2. The purchaser may neither pledge the goods that are subject to retention of title, nor may the purchaser assign them by way of security to a third party before full payment of the secured claims. The purchaser must promptly notify us in writing if and in so far as a third party seizes goods that belong to us.

3. In case of infringement of the contract by the purchaser – in particular, nonpayment of the due purchase price – we will be entitled to rescind the contract as provided by law and to demand surrender of the goods based on our retention of title and rescission. If the purchaser fails to pay the due purchase price, we may exercise such rights only after having given the purchaser a grace period to make such payment and payment has still not been made, or if such grace period is not required by law.

4. Unless expressly stated, our demand for the return of the goods may not be construed as rescission of the purchase contract.

5. The purchaser is entitled to resell and/or process (verarbeiten) the goods that are subject to retention of title in his ordinary course of

business. In that case, the following provisions will apply in addition:

(a) The products that are produced by processing, admixing or incorporating our goods, are also subject to retention of title. In that case, we will consider ourselves their manufacturer and will claim their full value. If a third party, in the act of processing, admixing or incorporating our goods becomes owner of such products, we will attain co-ownership proportionate to the invoice values of the finished, mixed or connected products. This finished product is subject to all provisions under Sec. 9 in the same way as the goods, we retained the title to.

(b) Hereby, the purchaser assigns to us by way of security any claims against third parties arising from the resale of the goods or products thereof in their full amount or in the amount of our co-ownership (if applicable) in accordance with the above lit. (a). In the last case, only the part of the resale price is assigned which corresponds to our part in the co-ownership on the sold good. We accept such assignment. The purchaser’s obligations set forth in para. 2 apply also with regard to the assigned claims.

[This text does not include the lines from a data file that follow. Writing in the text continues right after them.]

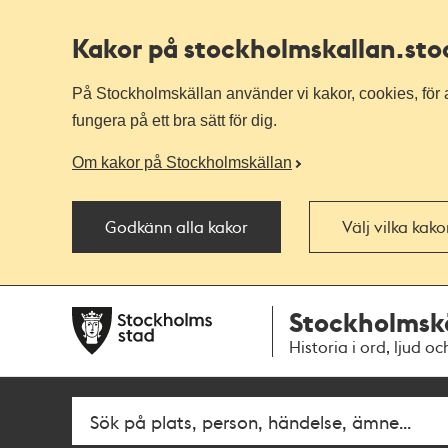
Kakor på stockholmskallan
.st
På Stockholmskällan använder vi kakor, cookies, för a
fungera på ett bra sätt för dig.
Om kakor på Stockholmskällan
Godkänn alla kakor
Välj vilka kak
Till
Till
Stockholmsk
navigationen
huvudinnehållet
Historia i ord, ljud oc
Fritextsök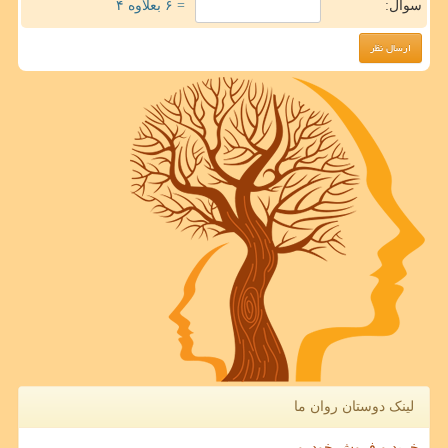
سوال:
= ۶ بعلاوه ۴
لینک دوستان روان ما
خرید و فروش خودرو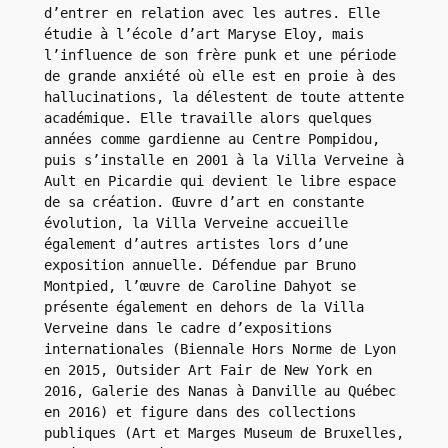
d’entrer en relation avec les autres. Elle 
étudie à l’école d’art Maryse Eloy, mais 
l’influence de son frère punk et une période 
de grande anxiété où elle est en proie à des 
hallucinations, la délestent de toute attente 
académique. Elle travaille alors quelques 
années comme gardienne au Centre Pompidou, 
puis s’installe en 2001 à la Villa Verveine à 
Ault en Picardie qui devient le libre espace 
de sa création. Œuvre d’art en constante 
évolution, la Villa Verveine accueille 
également d’autres artistes lors d’une 
exposition annuelle. Défendue par Bruno 
Montpied, l’œuvre de Caroline Dahyot se 
présente également en dehors de la Villa 
Verveine dans le cadre d’expositions 
internationales (Biennale Hors Norme de Lyon 
en 2015, Outsider Art Fair de New York en 
2016, Galerie des Nanas à Danville au Québec 
en 2016) et figure dans des collections 
publiques (Art et Marges Museum de Bruxelles, 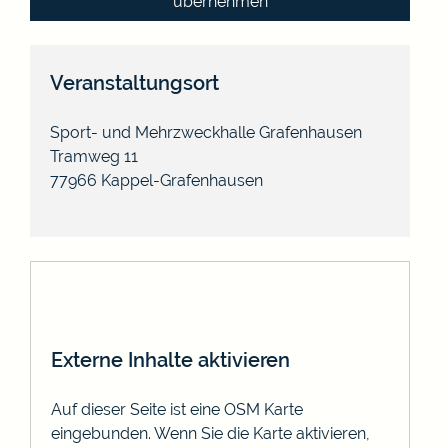
übernehmen
Veranstaltungsort
Sport- und Mehrzweckhalle Grafenhausen
Tramweg 11
77966
Kappel-Grafenhausen
Externe Inhalte aktivieren
Auf dieser Seite ist eine OSM Karte
eingebunden. Wenn Sie die Karte aktivieren,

(c) The purchaser is entitled to assign his claim from the resale in a factoring agreement, provided that we receive a notice before this assignment and provided that the purchaser’s receivables from the factoring are not lower than the value of the goods we retained the title to or the goods pursuant to lit. (a) above. Hereby, the purchaser assigns to us all its claims and receivables to the factor arising from the factoring of the claims he assigned to us, these claims resulting from the resale of the goods we retained the title to. The assignment serves as security for our claims against purchaser.

(d) The purchaser will also be entitled to collect the claims. We undertake to refrain from collecting the claim as long as the purchaser complies with his payment obligations towards us, does not fall behind with payments, no insolvency proceedings are filed and no other shortcomings in his performance exist. However, should any of the above occur, we will be entitled to demand from the purchaser to disclose the assigned claims and their debtors, to provide all information necessary for collection, to hand over all pertinent documents and to notify the debtors (third parties) of the assignment.

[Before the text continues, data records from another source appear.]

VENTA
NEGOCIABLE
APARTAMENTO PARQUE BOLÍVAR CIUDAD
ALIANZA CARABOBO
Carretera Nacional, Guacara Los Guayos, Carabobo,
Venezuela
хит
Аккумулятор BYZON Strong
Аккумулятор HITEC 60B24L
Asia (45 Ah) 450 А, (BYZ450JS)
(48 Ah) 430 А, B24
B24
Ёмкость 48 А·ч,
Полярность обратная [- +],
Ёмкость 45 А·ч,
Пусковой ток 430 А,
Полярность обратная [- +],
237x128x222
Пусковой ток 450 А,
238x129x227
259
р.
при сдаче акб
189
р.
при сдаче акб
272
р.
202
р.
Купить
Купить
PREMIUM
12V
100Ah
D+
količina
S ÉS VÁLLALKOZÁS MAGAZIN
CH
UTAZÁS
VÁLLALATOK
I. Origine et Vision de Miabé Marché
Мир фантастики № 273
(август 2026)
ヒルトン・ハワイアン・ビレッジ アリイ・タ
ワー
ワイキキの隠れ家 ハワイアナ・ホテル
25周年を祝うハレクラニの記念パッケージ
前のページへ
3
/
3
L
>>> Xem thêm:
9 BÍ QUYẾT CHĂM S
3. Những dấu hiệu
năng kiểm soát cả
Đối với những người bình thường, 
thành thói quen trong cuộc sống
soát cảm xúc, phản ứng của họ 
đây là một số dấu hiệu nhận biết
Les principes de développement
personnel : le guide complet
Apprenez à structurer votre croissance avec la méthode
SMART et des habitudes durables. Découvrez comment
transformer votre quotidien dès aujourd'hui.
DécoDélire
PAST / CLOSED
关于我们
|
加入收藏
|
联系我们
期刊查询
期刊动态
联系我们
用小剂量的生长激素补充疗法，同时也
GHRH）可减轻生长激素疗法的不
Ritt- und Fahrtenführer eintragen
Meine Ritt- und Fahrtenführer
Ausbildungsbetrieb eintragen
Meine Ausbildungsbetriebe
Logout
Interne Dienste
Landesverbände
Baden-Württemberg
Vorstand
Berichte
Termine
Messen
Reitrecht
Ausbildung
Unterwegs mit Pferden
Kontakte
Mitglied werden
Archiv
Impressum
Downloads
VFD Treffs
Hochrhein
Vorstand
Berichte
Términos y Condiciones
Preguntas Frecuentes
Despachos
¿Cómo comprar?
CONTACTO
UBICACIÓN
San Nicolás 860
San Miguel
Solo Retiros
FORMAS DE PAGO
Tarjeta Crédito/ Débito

6. Should the realizable value of the securities exceed our claims by more than 10%, we will – at the purchaser’s request – release securities at our discretion.

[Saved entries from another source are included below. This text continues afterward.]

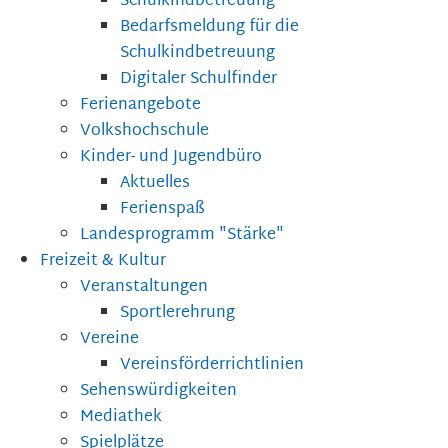
Schulkindbetreuung
Bedarfsmeldung für die
Schulkindbetreuung
Digitaler Schulfinder
Ferienangebote
Volkshochschule
Kinder- und Jugendbüro
Aktuelles
Ferienspaß
Landesprogramm "Stärke"
Freizeit & Kultur
Veranstaltungen
Sportlerehrung
Vereine
Vereinsförderrichtlinien
Sehenswürdigkeiten
Mediathek
Spielplätze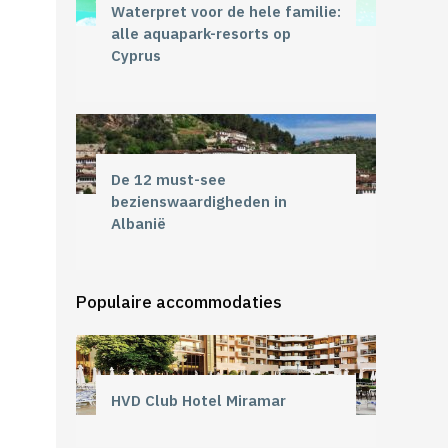
Waterpret voor de hele familie:
alle aquapark-resorts op
Cyprus
De 12 must-see
bezienswaardigheden in
Albanië
Populaire accommodaties
HVD Club Hotel Miramar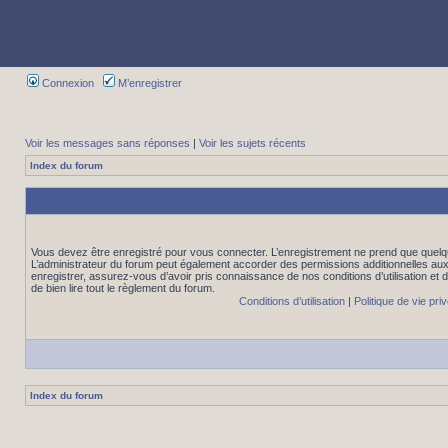
Connexion
M’enregistrer
Voir les messages sans réponses
|
Voir les sujets récents
Index du forum
Vous devez être enregistré pour vous connecter. L’enregistrement ne prend que quelq
L’administrateur du forum peut également accorder des permissions additionnelles aux 
enregistrer, assurez-vous d’avoir pris connaissance de nos conditions d’utilisation et 
de bien lire tout le règlement du forum.
Conditions d’utilisation
|
Politique de vie pri
Index du forum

1. If the purchaser is a businessman or company according to Sec. 38 para 1 German Civil Procedure Law (Kaufmann), the exclusive place of jurisdiction will be our place of business; we will be entitled, however, to sue the purchaser also at its place of business.

2. If the purchaser is a businessman or company according to Sec. 38 para 1 German Civil Procedure Law (Kaufmann), the place of performance for all obligations arising under the contract, incl. the purchaser’s payment obligations will be our place of business.

3. The law of the Federal Republic of Germany applies, to the exclusion of the United Nations Convention on Contracts for the International Sale of Goods (CISG).